She then became a pro-life activist, battling the abortions that in another life she made legal.

The Associated Press obituary, excerpted and linked after the jump, has some fascinating details about her life, such as these:  During the Roe v. Wade case, she claimed that she needed an abortion because she was pregnant due to rape, but she later admitted this was a lie.  She was basically used by feminist activists who ran with her case and took it to the Supreme Court.  She became involved in a lesbian relationship, but after she became a Christian, they became celibate.  After her conversion, she was an evangelical, but she later become Roman Catholic.

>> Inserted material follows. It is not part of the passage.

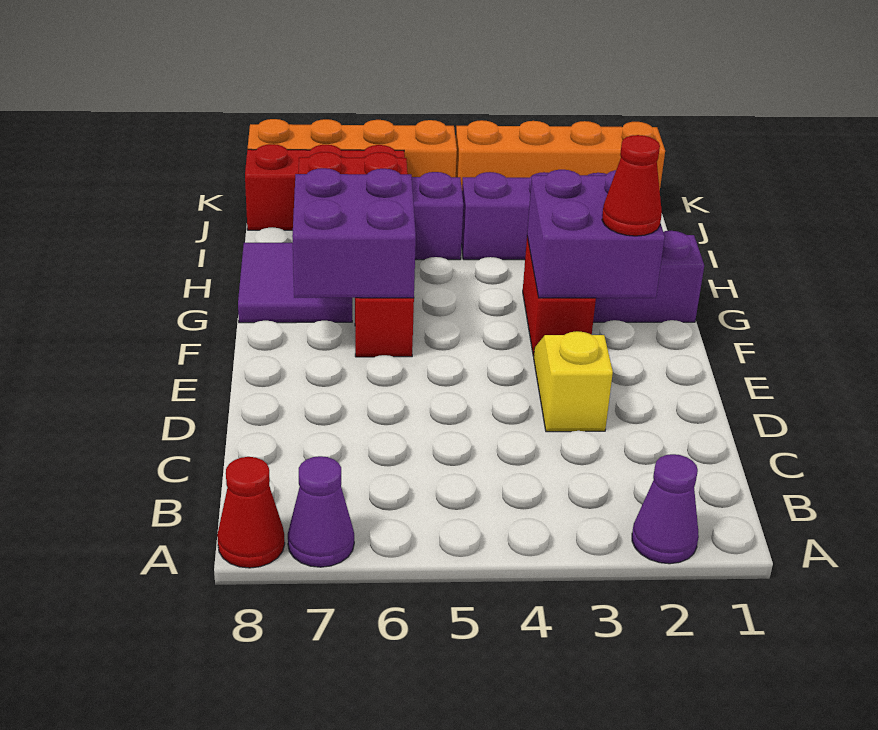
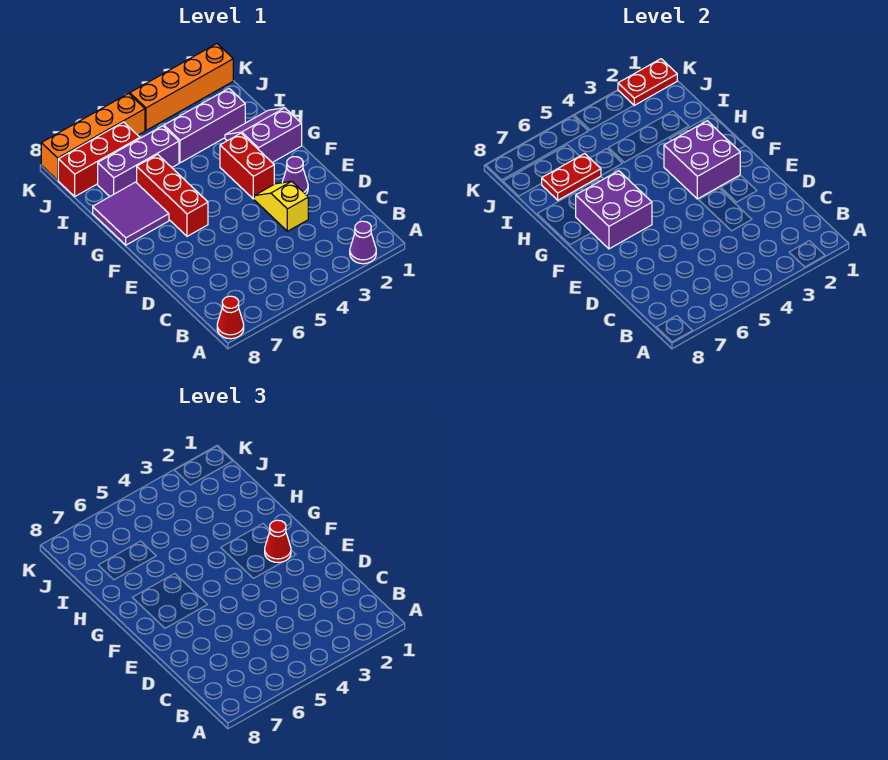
purple 1x1 cone [288,456,354,567] -> purple 1x1 cone moved to [282,157,308,194]
none -> red 1x2 plate [618,59,677,105]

Her life is a remarkable testimony to the grace of God, who redeems sinners and changes them.

From Norma McCorvey, who was at center of Roe v. Wade, dead at 69, AP:

Norma McCorvey, whose legal challenge under the pseudonym “Jane Roe” led to the U.S. Supreme Court’s landmark decision that legalized abortion but who later became an outspoken opponent of the procedure, died Saturday. She was 69.

McCorvey died at an assisted living center in Katy, Texas, said journalist Joshua Prager, who is working on a book about McCorvey and was with her and her family when she died. He said she died of heart failure and had been ill for some time.

McCorvey was 22, unmarried, unemployed and pregnant for the third time in 1969 when she sought to have an abortion in Texas, where the procedure was illegal except to save a woman’s life. The subsequent lawsuit, known as Roe v. Wade, led to the Supreme Court’s 1973 ruling that established abortion rights, though by that time, McCorvey had given birth and given her daughter up for adoption.

Decades later, McCorvey underwent a conversion, becoming an evangelical Christian and joining the anti-abortion movement. A short time later, she underwent another religious conversion and became a Roman Catholic.

“I don’t believe in abortion even in an extreme situation. If the woman is impregnated by a rapist, it’s still a child. You’re not to act as your own God,” she told The Associated Press in 1998.